• What needs to be done:
Answer these from the text on Upper Capel:
(a) What is the postcode of Upper Capel?
(b) Which river flows through the south-west of the locality?
(c) In what year was the railway siding originally named Upper Capel established?

- Interactive map of Upper Capel
- Coordinates: 33°39′S 115°49′E﻿ / ﻿33.65°S 115.82°E
- Country: Australia
- State: Western Australia
- LGA: Shire of Donnybrook–Balingup;
- Location: 183 km (114 mi) from Perth; 36 km (22 mi) from Bunbury; 3 km (1.9 mi) from Donnybrook;

Government
- • State electorate: Collie-Preston;
- • Federal division: Forrest;

Area
- • Total: 107.9 km^{2} (41.7 sq mi)

Population
- • Total: 177 (SAL 2021)
- Postcode: 6239
Localities around Upper Capel
| Paynedale | Donnybrook | Brookhampton |
| Yoganup | Upper Capel | Brookhampton |
| Yoganup | Brazier | Newlands |

= Upper Capel, Western Australia =

Locality in the Shire of Donnybrook–Balingup, Western Australia

Upper Capel is a rural locality of the Shire of Donnybrook–Balingup in the South West region of Western Australia. The locality borders the South Western Highway at the north-east while the Capel River flows through it in the south-west.

Upper Capel was the original name for the railway siding established in 1898 that eventually became the town of Kirup. When a town was gazetted there in 1900, it was named Kirupp and then Kirup from 1931. The current locality of Upper Capel is north-west of the town of Kirup and not directly related.

• Records provided:

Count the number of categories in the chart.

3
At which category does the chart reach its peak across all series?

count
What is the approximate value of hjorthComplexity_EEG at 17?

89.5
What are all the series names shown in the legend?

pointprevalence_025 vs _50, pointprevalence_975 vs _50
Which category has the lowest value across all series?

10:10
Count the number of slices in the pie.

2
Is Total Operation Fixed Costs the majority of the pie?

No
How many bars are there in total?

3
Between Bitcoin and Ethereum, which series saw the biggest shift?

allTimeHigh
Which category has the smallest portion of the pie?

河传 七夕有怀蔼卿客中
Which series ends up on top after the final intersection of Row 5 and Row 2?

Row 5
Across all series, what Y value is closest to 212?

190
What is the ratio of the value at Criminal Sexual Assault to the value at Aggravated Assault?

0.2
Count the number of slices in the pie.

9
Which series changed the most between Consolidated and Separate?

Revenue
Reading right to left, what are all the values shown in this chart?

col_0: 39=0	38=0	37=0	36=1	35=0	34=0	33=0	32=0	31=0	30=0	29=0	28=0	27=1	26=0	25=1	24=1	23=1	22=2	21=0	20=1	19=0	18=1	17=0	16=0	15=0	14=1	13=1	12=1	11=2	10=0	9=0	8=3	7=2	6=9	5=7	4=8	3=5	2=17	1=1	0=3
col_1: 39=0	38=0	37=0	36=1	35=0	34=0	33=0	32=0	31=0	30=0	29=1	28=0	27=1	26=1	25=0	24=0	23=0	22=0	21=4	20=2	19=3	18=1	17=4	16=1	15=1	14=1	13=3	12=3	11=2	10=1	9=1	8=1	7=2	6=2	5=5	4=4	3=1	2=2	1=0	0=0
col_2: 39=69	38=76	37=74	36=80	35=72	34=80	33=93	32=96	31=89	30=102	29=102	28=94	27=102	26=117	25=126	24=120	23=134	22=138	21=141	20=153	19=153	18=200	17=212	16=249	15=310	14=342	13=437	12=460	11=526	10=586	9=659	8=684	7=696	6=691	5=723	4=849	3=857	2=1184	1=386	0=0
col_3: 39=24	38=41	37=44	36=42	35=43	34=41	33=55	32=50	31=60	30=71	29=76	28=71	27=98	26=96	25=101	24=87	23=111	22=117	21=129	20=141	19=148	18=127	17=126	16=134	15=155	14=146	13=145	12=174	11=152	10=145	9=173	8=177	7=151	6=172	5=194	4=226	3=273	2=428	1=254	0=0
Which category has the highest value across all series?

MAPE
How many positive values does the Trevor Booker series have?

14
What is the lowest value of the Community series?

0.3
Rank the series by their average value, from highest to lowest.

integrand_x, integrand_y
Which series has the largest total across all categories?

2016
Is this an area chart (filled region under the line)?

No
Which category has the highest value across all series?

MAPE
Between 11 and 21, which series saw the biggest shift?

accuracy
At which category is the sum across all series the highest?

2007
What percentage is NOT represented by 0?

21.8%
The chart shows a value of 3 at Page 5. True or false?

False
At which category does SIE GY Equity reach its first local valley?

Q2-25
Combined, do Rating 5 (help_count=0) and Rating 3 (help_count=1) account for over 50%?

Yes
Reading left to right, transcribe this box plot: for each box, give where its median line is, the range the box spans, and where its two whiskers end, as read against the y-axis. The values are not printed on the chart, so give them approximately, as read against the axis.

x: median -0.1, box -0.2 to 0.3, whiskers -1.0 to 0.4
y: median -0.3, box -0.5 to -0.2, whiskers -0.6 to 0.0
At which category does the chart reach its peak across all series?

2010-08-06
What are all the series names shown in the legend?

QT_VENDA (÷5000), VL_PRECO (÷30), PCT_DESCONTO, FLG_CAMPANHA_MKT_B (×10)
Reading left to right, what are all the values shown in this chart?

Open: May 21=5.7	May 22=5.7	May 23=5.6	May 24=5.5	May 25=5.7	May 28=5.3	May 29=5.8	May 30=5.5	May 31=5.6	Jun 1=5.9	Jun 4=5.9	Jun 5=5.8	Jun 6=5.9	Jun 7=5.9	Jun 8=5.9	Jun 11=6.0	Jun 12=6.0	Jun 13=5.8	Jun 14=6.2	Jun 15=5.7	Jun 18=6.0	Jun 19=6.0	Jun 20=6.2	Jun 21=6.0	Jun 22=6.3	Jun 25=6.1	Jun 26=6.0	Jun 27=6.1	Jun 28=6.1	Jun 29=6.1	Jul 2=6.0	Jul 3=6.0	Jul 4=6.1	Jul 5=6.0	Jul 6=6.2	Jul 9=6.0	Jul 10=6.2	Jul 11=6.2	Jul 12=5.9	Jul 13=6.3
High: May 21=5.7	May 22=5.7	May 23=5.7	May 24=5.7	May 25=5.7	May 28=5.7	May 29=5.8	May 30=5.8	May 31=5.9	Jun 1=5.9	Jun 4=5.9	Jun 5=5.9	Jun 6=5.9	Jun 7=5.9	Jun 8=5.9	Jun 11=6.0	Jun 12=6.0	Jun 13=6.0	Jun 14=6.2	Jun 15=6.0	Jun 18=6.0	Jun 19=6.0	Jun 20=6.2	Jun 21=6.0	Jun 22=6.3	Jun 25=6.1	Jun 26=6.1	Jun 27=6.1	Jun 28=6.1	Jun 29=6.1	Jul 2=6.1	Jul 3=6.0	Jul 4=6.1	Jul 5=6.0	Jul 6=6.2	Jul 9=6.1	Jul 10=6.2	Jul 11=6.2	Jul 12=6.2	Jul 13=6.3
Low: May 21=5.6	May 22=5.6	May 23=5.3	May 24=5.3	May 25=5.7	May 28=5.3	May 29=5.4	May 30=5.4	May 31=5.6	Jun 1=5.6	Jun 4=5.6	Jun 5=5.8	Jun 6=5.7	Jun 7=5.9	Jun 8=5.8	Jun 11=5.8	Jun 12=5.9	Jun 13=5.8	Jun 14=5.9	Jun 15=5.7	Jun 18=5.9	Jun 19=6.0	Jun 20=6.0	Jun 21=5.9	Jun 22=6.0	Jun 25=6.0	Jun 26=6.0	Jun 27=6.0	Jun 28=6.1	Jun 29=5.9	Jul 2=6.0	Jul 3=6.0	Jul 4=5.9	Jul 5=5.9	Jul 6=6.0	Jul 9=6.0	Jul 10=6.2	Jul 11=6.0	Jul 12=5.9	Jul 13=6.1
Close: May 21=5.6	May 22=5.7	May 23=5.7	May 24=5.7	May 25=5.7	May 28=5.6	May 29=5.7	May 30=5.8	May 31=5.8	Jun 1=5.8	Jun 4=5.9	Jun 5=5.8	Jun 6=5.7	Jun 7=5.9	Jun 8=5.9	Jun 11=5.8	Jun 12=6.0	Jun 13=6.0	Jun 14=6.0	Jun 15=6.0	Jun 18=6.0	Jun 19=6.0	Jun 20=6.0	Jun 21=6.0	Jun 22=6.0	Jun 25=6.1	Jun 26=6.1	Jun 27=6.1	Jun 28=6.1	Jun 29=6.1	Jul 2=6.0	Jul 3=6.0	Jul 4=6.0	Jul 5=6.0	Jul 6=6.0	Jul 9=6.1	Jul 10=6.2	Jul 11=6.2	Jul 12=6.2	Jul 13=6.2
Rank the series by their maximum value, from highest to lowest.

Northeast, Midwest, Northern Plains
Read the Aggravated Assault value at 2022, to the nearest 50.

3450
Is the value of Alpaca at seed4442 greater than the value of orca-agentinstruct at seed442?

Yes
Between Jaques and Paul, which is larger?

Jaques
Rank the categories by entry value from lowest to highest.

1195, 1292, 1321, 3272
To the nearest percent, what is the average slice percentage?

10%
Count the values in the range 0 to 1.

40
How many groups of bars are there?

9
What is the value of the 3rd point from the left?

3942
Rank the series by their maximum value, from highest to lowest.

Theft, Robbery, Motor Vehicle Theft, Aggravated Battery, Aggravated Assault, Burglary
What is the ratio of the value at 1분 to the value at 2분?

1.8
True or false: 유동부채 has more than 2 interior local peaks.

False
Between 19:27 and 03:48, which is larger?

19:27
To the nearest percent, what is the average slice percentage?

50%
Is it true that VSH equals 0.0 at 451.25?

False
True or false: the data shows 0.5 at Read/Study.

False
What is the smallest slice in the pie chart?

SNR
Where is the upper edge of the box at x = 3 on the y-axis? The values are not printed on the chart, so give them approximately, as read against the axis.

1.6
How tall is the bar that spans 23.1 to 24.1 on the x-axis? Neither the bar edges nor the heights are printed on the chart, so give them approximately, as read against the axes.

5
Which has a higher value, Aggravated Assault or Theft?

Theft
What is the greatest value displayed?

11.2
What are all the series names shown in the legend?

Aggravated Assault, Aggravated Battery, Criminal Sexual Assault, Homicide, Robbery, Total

• Response area:
(a) 6239
(b) The Capel River
(c) 1898